Through the Looking Glass Children's Book Reviews



Gail Gibbons
Nonfiction Picture Book
For ages 5 to 7
Holiday House, 2009   ISBN: 978-0823422166

Tornadoes occur when warm moist air rising into storm clouds (an updraft), and cool air descending from the clouds (a downdraft) “come together and start to spin.” A funnel shaped cloud develops inside the storm clouds, and sometimes this reaches down out of the sky until it touches the ground. As this funnel cloud spins faster and faster, it pulls more warm air into it’s heart, becoming more and more powerful and more and more destructive.

Tornadoes are categorized by how strong they are and how much damage they do. EF-O tornadoes are the weakest of their kind. With winds of between 65 to 85 miles per hour, these tornadoes can damage chimneys and trees. The strongest tornadoes, EF-5 tornadoes, are strong enough that they can lift trains off their tracks.

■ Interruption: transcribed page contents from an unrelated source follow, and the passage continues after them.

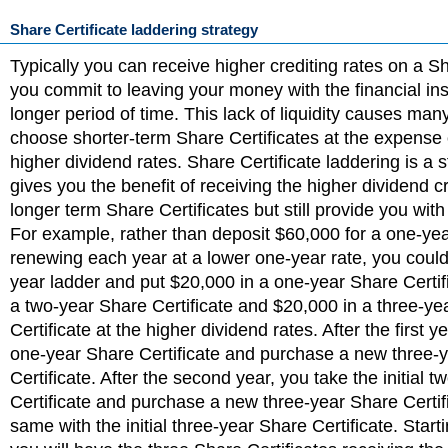
Share Certificate laddering strategy
Typically you can receive higher crediting rates on a Sha
you commit to leaving your money with the financial inst
longer period of time. This lack of liquidity causes man
choose shorter-term Share Certificates at the expense 
higher dividend rates. Share Certificate laddering is a s
gives you the benefit of receiving the higher dividend cr
longer term Share Certificates but still provide you with
For example, rather than deposit $60,000 for a one-ye
renewing each year at a lower one-year rate, you could
year ladder and put $20,000 in a one-year Share Certif
a two-year Share Certificate and $20,000 in a three-ye
Certificate at the higher dividend rates. After the first y
one-year Share Certificate and purchase a new three-
Certificate. After the second year, you take the initial 
Certificate and purchase a new three-year Share Certif
same with the initial three-year Share Certificate. Starti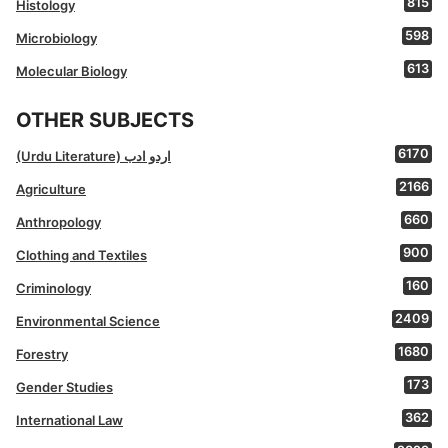
815
Histology
598
Microbiology
613
Molecular Biology
OTHER SUBJECTS
6170
(Urdu Literature) اردو ادب
2166
Agriculture
660
Anthropology
900
Clothing and Textiles
160
Criminology
2409
Environmental Science
1680
Forestry
173
Gender Studies
362
International Law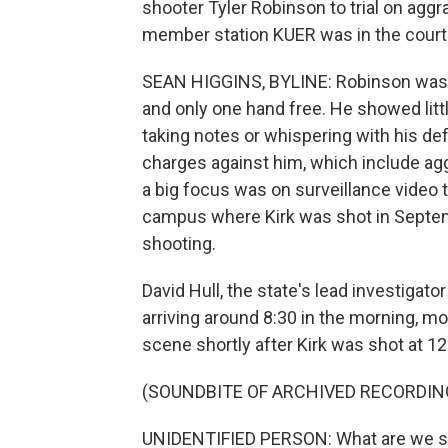
shooter Tyler Robinson to trial on agg
member station KUER was in the cour
SEAN HIGGINS, BYLINE: Robinson was dr
and only one hand free. He showed litt
taking notes or whispering with his def
charges against him, which include ag
a big focus was on surveillance video 
campus where Kirk was shot in Septemb
shooting.
David Hull, the state's lead investigato
arriving around 8:30 in the morning, 
scene shortly after Kirk was shot at 12
(SOUNDBITE OF ARCHIVED RECORDIN
UNIDENTIFIED PERSON: What are we 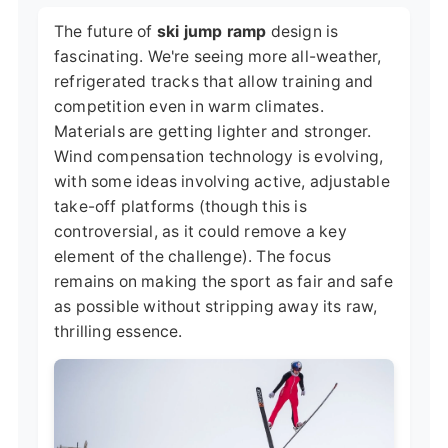
The future of
ski jump ramp
design is
fascinating. We're seeing more all-weather,
refrigerated tracks that allow training and
competition even in warm climates.
Materials are getting lighter and stronger.
Wind compensation technology is evolving,
with some ideas involving active, adjustable
take-off platforms (though this is
controversial, as it could remove a key
element of the challenge). The focus
remains on making the sport as fair and safe
as possible without stripping away its raw,
thrilling essence.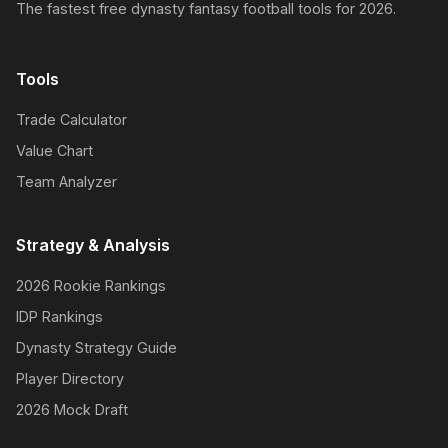
The fastest free dynasty fantasy football tools for 2026.
Tools
Trade Calculator
Value Chart
Team Analyzer
Strategy & Analysis
2026 Rookie Rankings
IDP Rankings
Dynasty Strategy Guide
Player Directory
2026 Mock Draft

Though tornadoes can occur in many different places at all times of the year, there is one area in the United States where they are more common. This area in the middle section of the country is often called tornado alley, and some of the nation’s more destructive tornadoes have occurred in this region.

This excellent nonfiction title will help children to better understand why tornadoes occur, what to do if one is seen in their area, and more.